Nel suo stomaco, nel corso degli accertamenti, furono trovati resti di semolino, come se, prima di morire, la giovane avesse mangiato: dove (sicuramente non a casa) e con chi non è mai stato chiarito. Come non è stato chiarito perché la cintura dei suoi pantaloni apparisse, al momento del ritrovamento, tagliata di netto e perché le suole in gomma degli stivaletti che indossava fossero praticamente pulite e non mostrassero segni di terriccio o sterpaglie.
L'ipotesi dei familiari è che Manuela non sia caduta, buttandosi, dagli oltre trenta metri di un costone del Canyon - come la Procura ha concluso dopo aver indagato -, ma che sia stata portata, forse trascinata, sul luogo - che tra l'altro non conosceva, essendosi trasferita con la famiglia a Cagliari appena un anno prima - dopo essere stata uccisa, da qualcuno che avrebbe anche risistemato con cura i suoi abiti per simulare un suicidio.

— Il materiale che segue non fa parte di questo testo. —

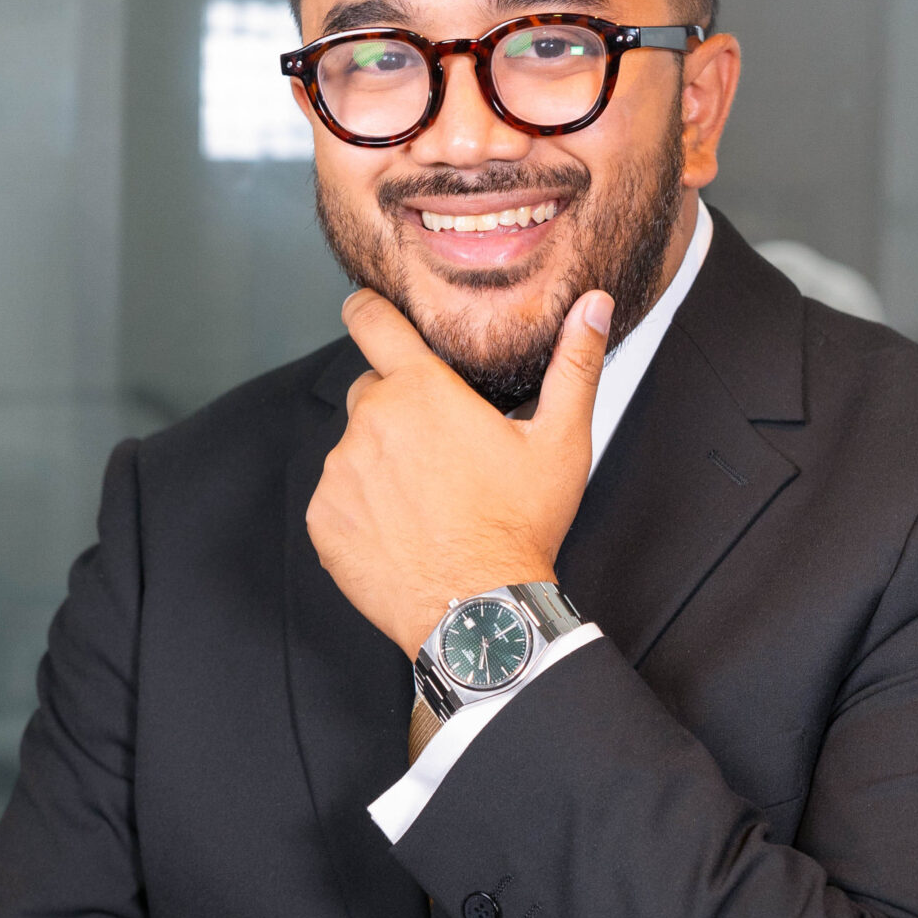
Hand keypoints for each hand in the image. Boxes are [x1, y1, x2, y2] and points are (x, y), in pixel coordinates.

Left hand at [307, 287, 613, 655]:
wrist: (479, 611)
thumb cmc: (520, 528)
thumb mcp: (560, 442)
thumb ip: (574, 364)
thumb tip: (593, 306)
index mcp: (421, 391)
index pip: (371, 320)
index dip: (368, 309)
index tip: (369, 313)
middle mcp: (371, 422)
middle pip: (371, 391)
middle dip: (399, 409)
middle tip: (441, 451)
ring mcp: (341, 472)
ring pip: (355, 447)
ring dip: (382, 461)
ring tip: (428, 500)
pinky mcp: (324, 518)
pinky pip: (338, 497)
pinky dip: (362, 507)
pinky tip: (403, 529)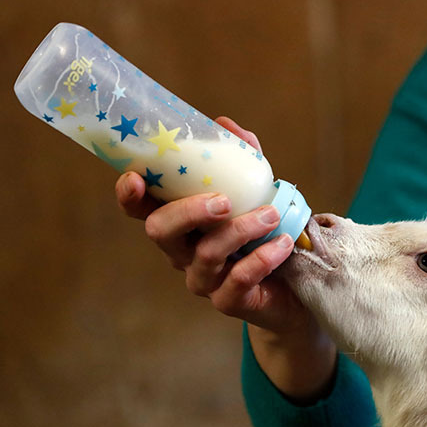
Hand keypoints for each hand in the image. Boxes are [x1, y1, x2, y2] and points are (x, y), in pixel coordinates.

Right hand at [115, 117, 335, 401]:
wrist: (296, 281)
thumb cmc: (267, 231)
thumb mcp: (257, 190)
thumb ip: (242, 159)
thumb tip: (224, 124)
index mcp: (181, 223)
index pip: (142, 209)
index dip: (130, 195)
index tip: (136, 176)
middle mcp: (182, 252)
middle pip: (161, 232)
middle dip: (188, 212)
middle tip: (223, 201)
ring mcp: (204, 280)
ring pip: (205, 254)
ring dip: (240, 230)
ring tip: (271, 216)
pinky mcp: (228, 302)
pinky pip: (237, 281)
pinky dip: (261, 259)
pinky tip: (282, 244)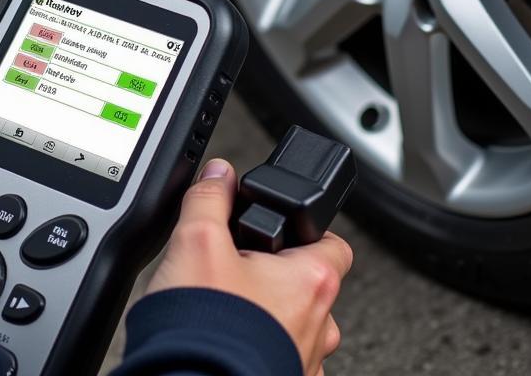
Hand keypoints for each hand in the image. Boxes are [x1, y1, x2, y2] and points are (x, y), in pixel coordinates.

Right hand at [146, 158, 351, 375]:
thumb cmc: (205, 326)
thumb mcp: (197, 240)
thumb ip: (210, 199)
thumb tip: (219, 174)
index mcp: (311, 281)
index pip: (334, 243)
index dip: (305, 229)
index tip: (279, 228)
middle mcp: (319, 326)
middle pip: (310, 286)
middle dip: (278, 275)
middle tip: (239, 267)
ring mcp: (304, 362)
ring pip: (297, 327)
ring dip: (272, 315)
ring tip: (230, 307)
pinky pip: (282, 357)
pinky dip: (261, 346)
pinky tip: (230, 339)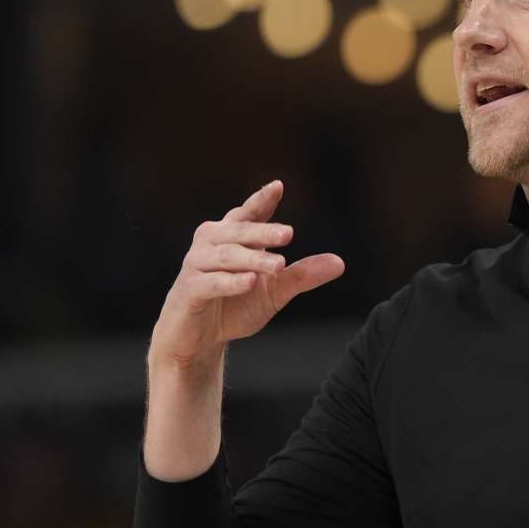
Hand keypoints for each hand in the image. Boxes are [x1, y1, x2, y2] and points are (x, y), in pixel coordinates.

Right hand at [149, 180, 344, 372]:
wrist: (198, 340)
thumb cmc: (233, 307)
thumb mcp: (274, 291)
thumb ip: (301, 275)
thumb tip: (339, 263)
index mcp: (231, 237)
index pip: (248, 214)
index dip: (262, 200)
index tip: (278, 186)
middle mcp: (211, 244)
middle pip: (239, 232)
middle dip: (264, 231)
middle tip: (288, 234)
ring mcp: (196, 266)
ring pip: (227, 256)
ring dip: (253, 259)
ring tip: (277, 265)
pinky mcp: (189, 291)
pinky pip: (210, 282)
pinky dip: (230, 281)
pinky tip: (249, 281)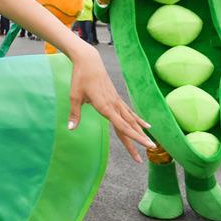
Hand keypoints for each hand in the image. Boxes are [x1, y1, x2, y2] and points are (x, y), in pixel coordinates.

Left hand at [68, 47, 153, 162]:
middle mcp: (114, 104)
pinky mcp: (116, 97)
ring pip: (131, 120)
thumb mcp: (74, 96)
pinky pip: (129, 111)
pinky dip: (138, 119)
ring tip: (149, 145)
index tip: (147, 146)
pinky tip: (146, 125)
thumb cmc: (80, 78)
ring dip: (139, 133)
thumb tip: (71, 128)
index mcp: (105, 106)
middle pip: (128, 127)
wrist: (88, 61)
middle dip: (136, 142)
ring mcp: (116, 100)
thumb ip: (74, 114)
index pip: (123, 126)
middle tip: (141, 160)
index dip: (135, 137)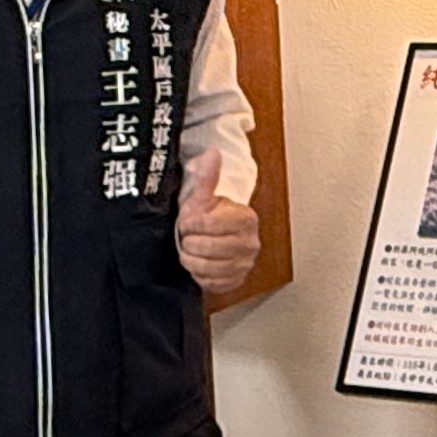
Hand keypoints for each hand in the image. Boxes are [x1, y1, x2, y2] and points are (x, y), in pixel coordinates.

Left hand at [177, 168, 262, 298]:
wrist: (221, 238)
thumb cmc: (212, 217)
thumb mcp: (206, 197)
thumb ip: (207, 177)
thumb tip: (212, 153)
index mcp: (246, 219)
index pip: (209, 224)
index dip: (191, 223)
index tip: (187, 220)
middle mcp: (250, 243)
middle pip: (207, 247)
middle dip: (189, 242)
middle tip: (186, 237)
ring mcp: (245, 265)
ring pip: (206, 267)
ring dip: (190, 259)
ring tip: (189, 249)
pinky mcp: (237, 282)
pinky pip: (211, 283)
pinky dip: (198, 275)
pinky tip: (198, 263)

Sul suo corpo sarebbero stati trovati evidenti segni di percosse e violenza: sul collo, in particolare, c'erano ematomi riconducibili ad una manovra meccanica atta a far perdere i sensi alla ragazza, secondo i periti di parte. Sono solo alcuni degli elementi che lasciano pensare che dietro la sua morte possa nascondersi qualcosa.

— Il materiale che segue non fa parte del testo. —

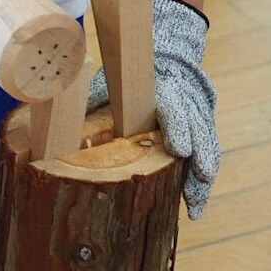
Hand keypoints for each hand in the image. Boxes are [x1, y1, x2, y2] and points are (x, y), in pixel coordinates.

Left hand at [88, 0, 218, 218]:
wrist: (169, 64)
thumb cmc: (130, 81)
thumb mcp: (111, 83)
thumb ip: (94, 99)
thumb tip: (62, 118)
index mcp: (163, 90)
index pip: (174, 108)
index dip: (179, 128)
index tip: (179, 150)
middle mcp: (186, 105)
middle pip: (198, 133)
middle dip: (198, 163)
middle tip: (192, 190)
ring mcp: (198, 120)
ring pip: (207, 149)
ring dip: (202, 180)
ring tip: (194, 206)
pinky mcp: (203, 134)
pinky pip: (208, 157)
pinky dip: (202, 182)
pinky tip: (194, 206)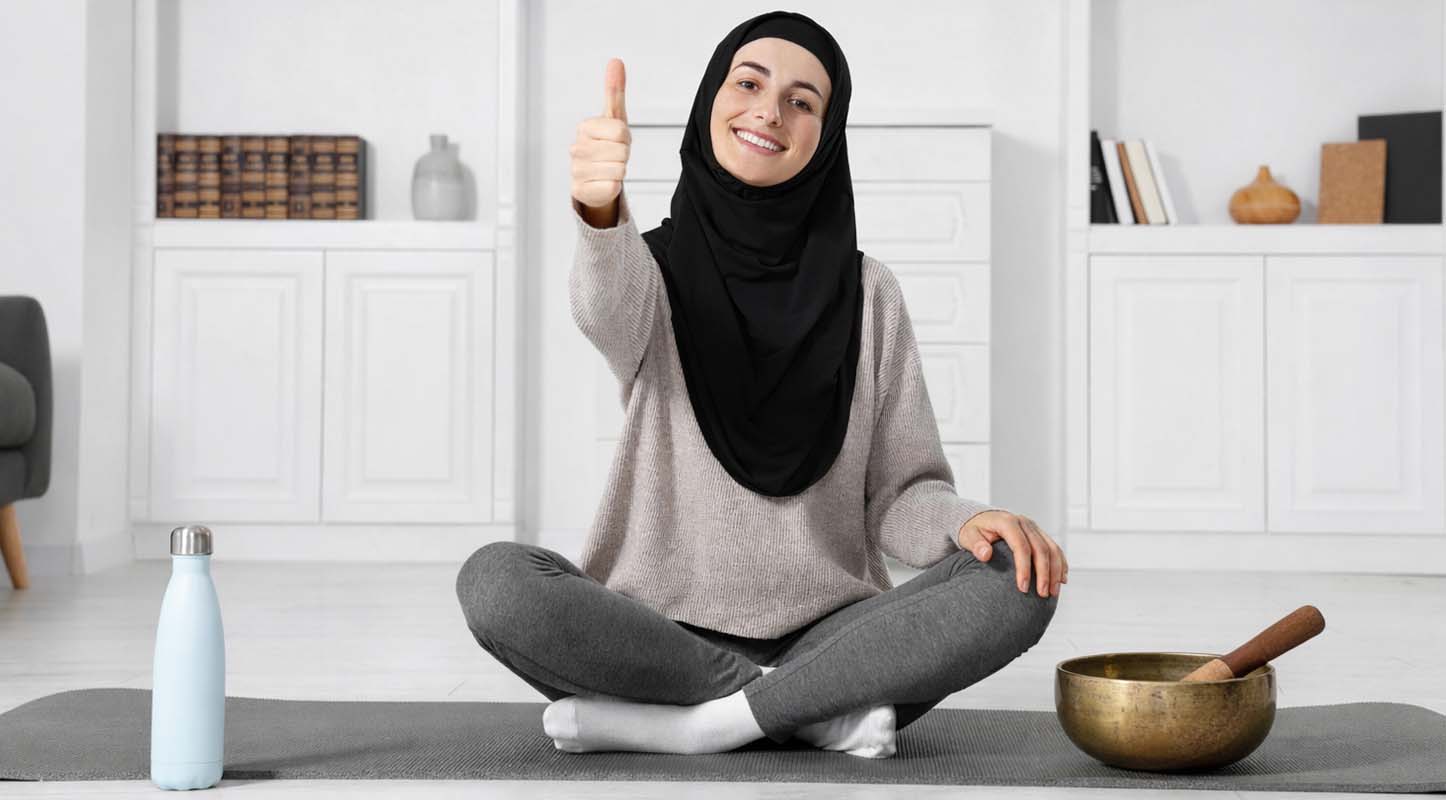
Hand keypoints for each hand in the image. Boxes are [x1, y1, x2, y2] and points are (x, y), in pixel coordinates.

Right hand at [570, 58, 630, 211]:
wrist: (595, 178)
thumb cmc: (606, 145)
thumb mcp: (613, 118)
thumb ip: (614, 91)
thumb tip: (616, 61)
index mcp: (585, 127)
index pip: (621, 131)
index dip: (625, 138)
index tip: (616, 140)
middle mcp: (577, 148)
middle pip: (621, 151)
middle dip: (623, 155)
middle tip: (613, 156)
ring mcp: (576, 170)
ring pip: (619, 169)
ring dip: (619, 171)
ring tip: (608, 168)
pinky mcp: (581, 191)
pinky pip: (612, 187)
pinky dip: (613, 187)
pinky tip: (602, 183)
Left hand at [957, 511, 1066, 597]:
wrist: (980, 518)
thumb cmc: (973, 530)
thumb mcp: (968, 535)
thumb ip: (976, 544)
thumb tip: (985, 554)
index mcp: (1007, 522)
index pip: (1021, 546)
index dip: (1024, 568)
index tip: (1022, 588)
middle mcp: (1024, 523)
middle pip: (1041, 549)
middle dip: (1044, 573)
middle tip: (1042, 594)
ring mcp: (1034, 527)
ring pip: (1052, 548)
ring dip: (1055, 571)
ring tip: (1053, 592)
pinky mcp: (1039, 533)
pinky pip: (1054, 548)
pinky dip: (1060, 563)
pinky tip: (1062, 579)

I familiari puntano ad arrivare alla verità e sui social, da anni, lanciano appelli affinché chiunque sappia qualcosa si faccia avanti e parli. Gli avvocati Lai e Mele e il pool di esperti di cui si sono circondati per "risalire agli ultimi frangenti di vita" della 16enne stanno lavorando per la riapertura delle indagini. Argomento di cui si è parlato, di recente, anche in relazione al caso di Gravina.